● **ASSIGNMENT**
Reproduce verbatim only the lines from the one containing "List each element's" through the last line below, both included.

(Structured page parsing data)
§ §

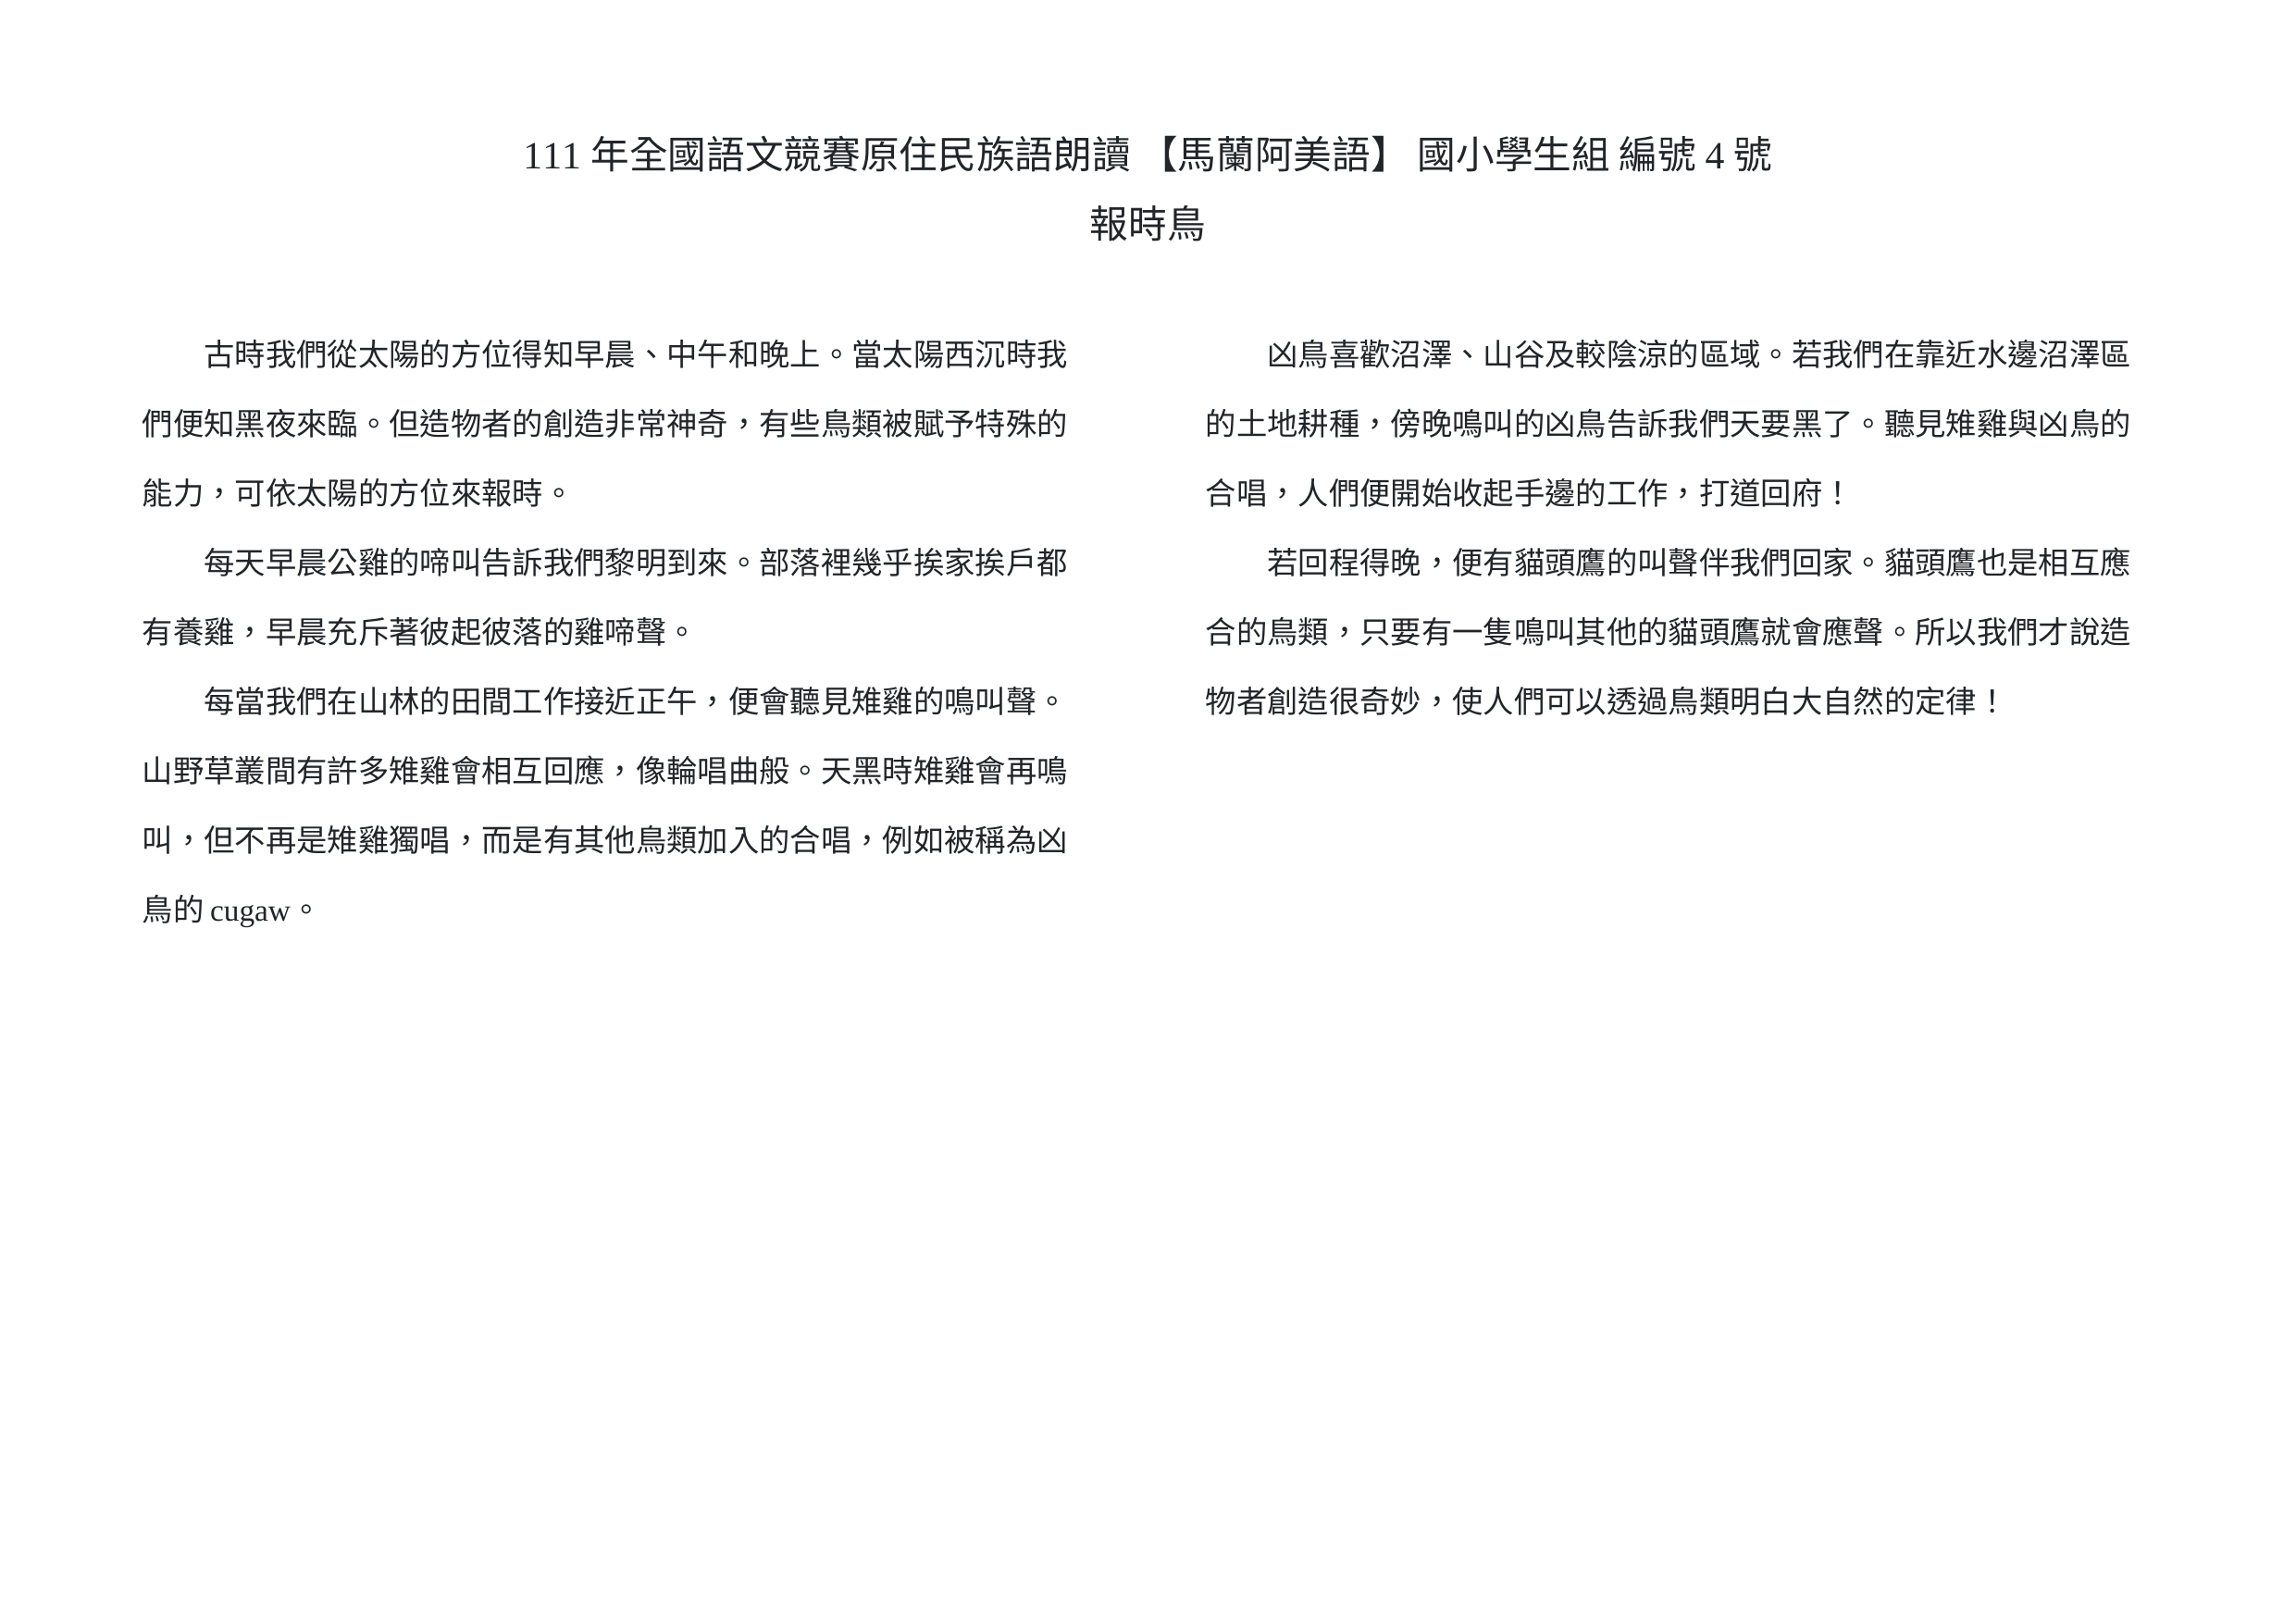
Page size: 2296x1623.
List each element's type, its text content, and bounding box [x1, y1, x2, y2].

text 若回程得晚，便有貓頭鷹的叫聲伴我們回家。貓頭鷹也是相互應合的鳥類，只要有一隻鳴叫其他的貓頭鷹就會應聲。所以我們才說造物者創造很奇妙，使人們可以透過鳥類明白大自然的定律！ [1206, 527, 2153, 735]
text 凶鳥喜歡沼澤、山谷及較陰涼的區域。若我們在靠近水邊沼澤區的土地耕種，傍晚鳴叫的凶鳥告訴我們天要黑了。聽見雉雞與凶鳥的合唱，人們便開始收起手邊的工作，打道回府！ [1206, 318, 2153, 527]
text 111 年全國語文競賽原住民族語朗讀 【馬蘭阿美語】 國小學生組 編號 4 號 [142, 118, 2153, 187]
text 報時鳥 [142, 187, 2153, 256]
text 古時我們從太陽的方位得知早晨、中午和晚上。當太陽西沉時我們便知黑夜來臨。但造物者的創造非常神奇，有些鳥類被賦予特殊的能力，可依太陽的方位來報時。 [142, 318, 1090, 527]
text 每天早晨公雞的啼叫告訴我們黎明到來。部落裡幾乎挨家挨戶都有養雞，早晨充斥著彼起彼落的雞啼聲。 [142, 527, 1090, 665]
text 每當我們在山林的田間工作接近正午，便會聽見雉雞的鳴叫聲。山野草叢間有許多雉雞會相互回應，像輪唱曲般。天黑時雉雞會再鳴叫，但不再是雉雞獨唱，而是有其他鳥類加入的合唱，例如被稱為凶鳥的cugaw。 [142, 665, 1090, 943]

§ §

● **SOLUTION**
List each element's type, its text content, and bounding box [x1, y1, x2, y2].

text 若回程得晚，便有貓頭鷹的叫聲伴我們回家。貓頭鷹也是相互應合的鳥類，只要有一隻鳴叫其他的貓頭鷹就會應聲。所以我們才說造物者創造很奇妙，使人們可以透過鳥類明白大自然的定律！ [1206, 527, 2153, 735]
text 凶鳥喜歡沼澤、山谷及較陰涼的區域。若我們在靠近水邊沼澤區的土地耕種，傍晚鳴叫的凶鳥告訴我們天要黑了。聽見雉雞與凶鳥的合唱，人們便開始收起手邊的工作，打道回府！ [1206, 318, 2153, 527]
text 111 年全國語文競賽原住民族語朗讀 【馬蘭阿美語】 國小學生組 編號 4 號 [142, 118, 2153, 187]
text 報時鳥 [142, 187, 2153, 256]
text 古時我們從太陽的方位得知早晨、中午和晚上。當太陽西沉時我們便知黑夜來臨。但造物者的創造非常神奇，有些鳥類被賦予特殊的能力，可依太陽的方位來報時。 [142, 318, 1090, 527]
text 每天早晨公雞的啼叫告訴我們黎明到來。部落裡幾乎挨家挨戶都有養雞，早晨充斥著彼起彼落的雞啼聲。 [142, 527, 1090, 665]
text 每當我們在山林的田間工作接近正午，便會聽見雉雞的鳴叫聲。山野草叢間有許多雉雞會相互回應，像輪唱曲般。天黑時雉雞會再鳴叫，但不再是雉雞獨唱，而是有其他鳥類加入的合唱，例如被稱為凶鳥的cugaw。 [142, 665, 1090, 943]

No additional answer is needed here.